● **SELECTED TEXT**
In this notebook, we will be see how autoencoders can be used for clustering and semi-supervised classification. 

The structure of these exercises is as follows: 

1. [Import libraries and download data](#scrollTo=ScagUEMTMjlK)
2. [Data pre-processing](#scrollTo=ohZHyOTnI35b)
3. [Building an autoencoder](#scrollTo=kIry8iFZI35y)
4. [Clustering with autoencoders](#scrollTo=uXrEb0rTI35-)
5. [Semi-supervised classification](#scrollTo=kEU34VvDUPr_)

## 1. Import libraries and download data
Let's start with importing the necessary libraries. 

In [None]:
import pickle
import numpy as np
import random
import os
import matplotlib.pyplot as plt
plt.rcdefaults()

● **RAW DATA**
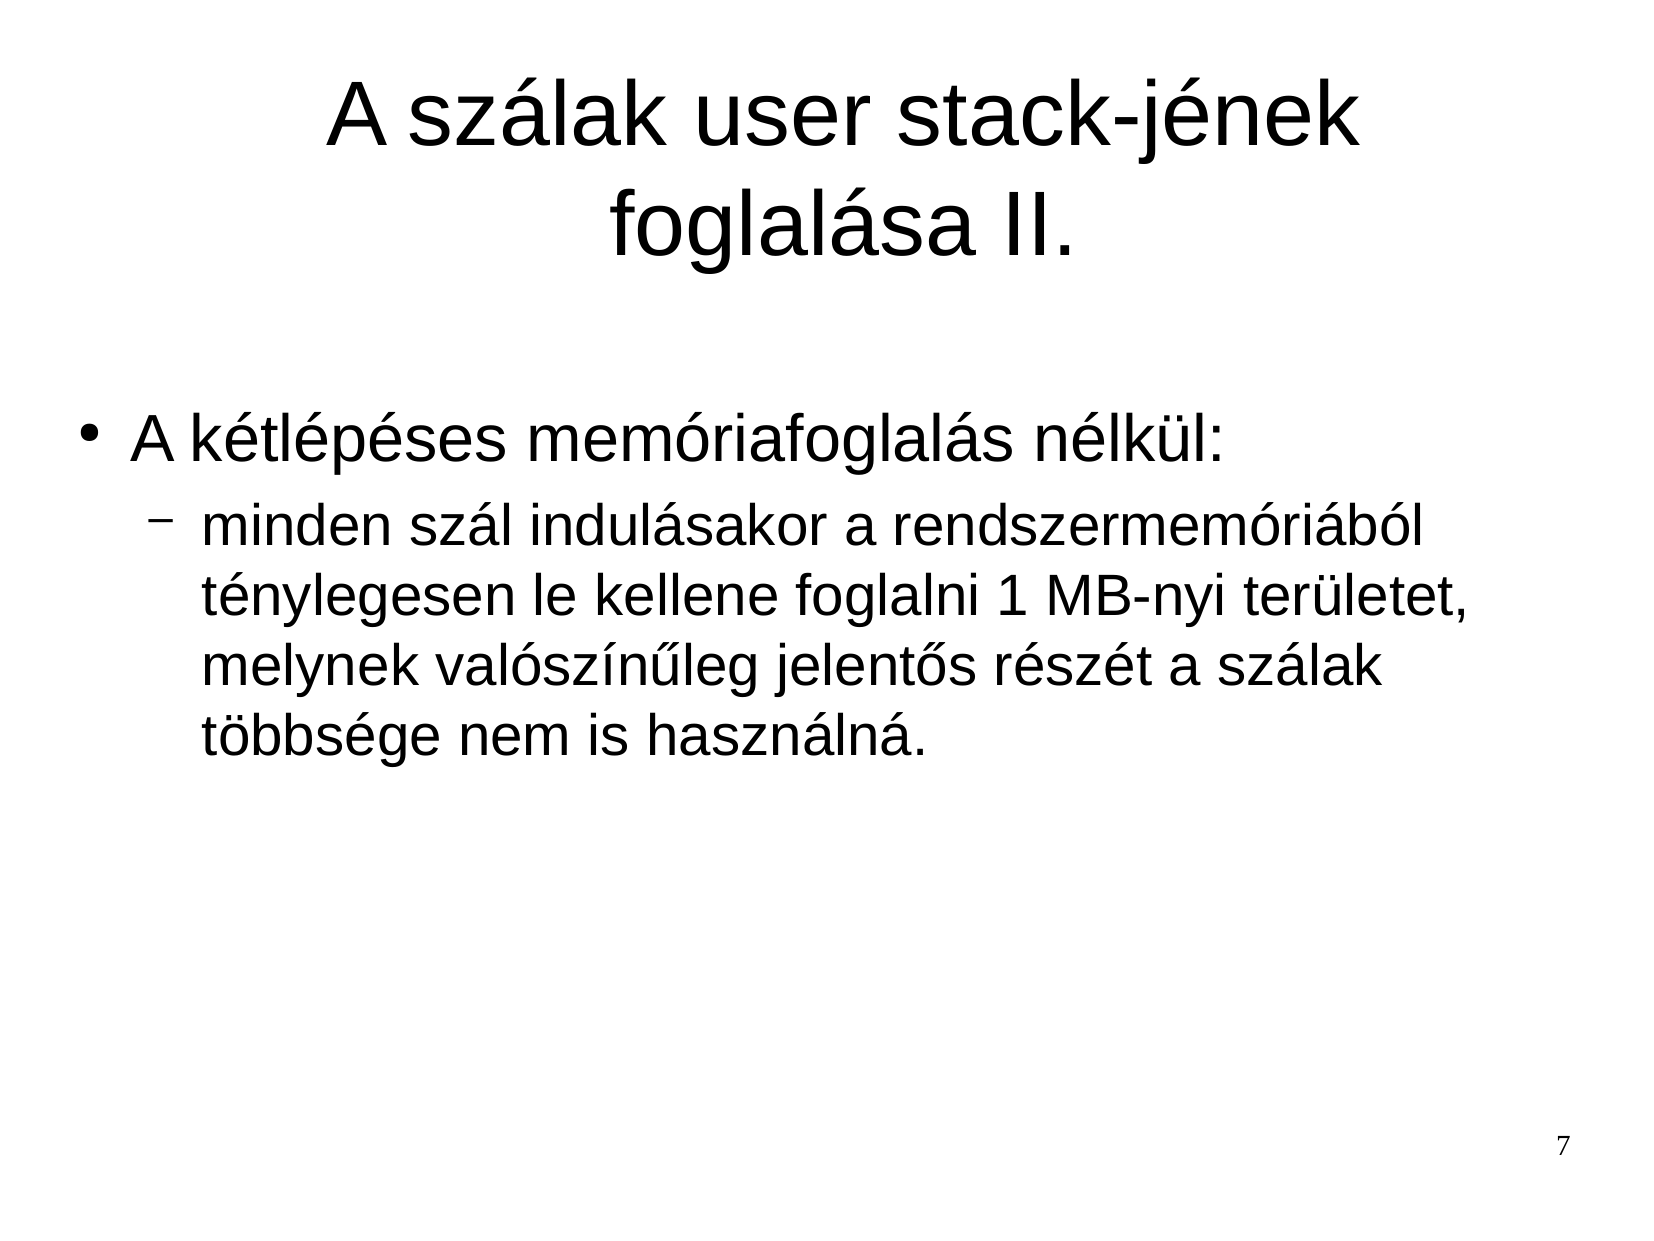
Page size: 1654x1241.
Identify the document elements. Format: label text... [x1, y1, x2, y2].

● **WHAT THIS EXERCISE ASKS**
[A] Answer these about the autoencoder notebook:
(i) Which two tasks does it say autoencoders will be used for?
(ii) What number does the section "Building an autoencoder" have?
(iii) Which library is imported under the name np?
[B] Pick up the autoencoder notebook after its last line and write the next part.
The data shown above is separate material from the autoencoder notebook.

● **PER-TASK ANSWERS**
[A]
(i) Clustering and semi-supervised classification.
(ii) 3.
(iii) numpy.

[B]
import pandas as pd
from sklearn.metrics import adjusted_rand_score
from sklearn.model_selection import train_test_split
from sklearn.manifold import TSNE
from sklearn.cluster import KMeans
from sklearn.ensemble import RandomForestClassifier
from sklearn.neighbors import KNeighborsClassifier
from sklearn.ensemble import RandomForestClassifier
from sklearn import svm, metrics
from progressbar import ProgressBar, Percentage, Bar, ETA, FileTransferSpeed
import torch
import torch.nn as nn
import torch.nn.functional as F
import torch.optim as optim
import torch.utils.data as data
from torch.utils.data import TensorDataset, DataLoader
from torchvision import datasets, transforms
import gdown
import zipfile
import os

As you will notice, Colab environments come with quite a large library pre-installed. If you need to import a module that is not yet specified, you can add it in the previous cell (make sure to run it again). If the module is not installed, you can install it with `pip`. 

To make your work reproducible, it is advised to initialize all modules with stochastic functionality with a fixed seed. Re-running this script should give the same results as long as the seed is fixed. 

In [None]:
# make sure the results are reproducible
seed = 0
np.random.seed(seed)
random.seed(seed)
torch.manual_seed(seed)
torch.backends.cudnn.deterministic = True
torch.backends.cudnn.benchmark = False

# run all computations on the GPU if available
device = torch.device("cuda" if torch.cuda.is_available() else "cpu")
print('Running computations with %s' % torch.device(device))
if torch.cuda.is_available():
    print(torch.cuda.get_device_properties(device))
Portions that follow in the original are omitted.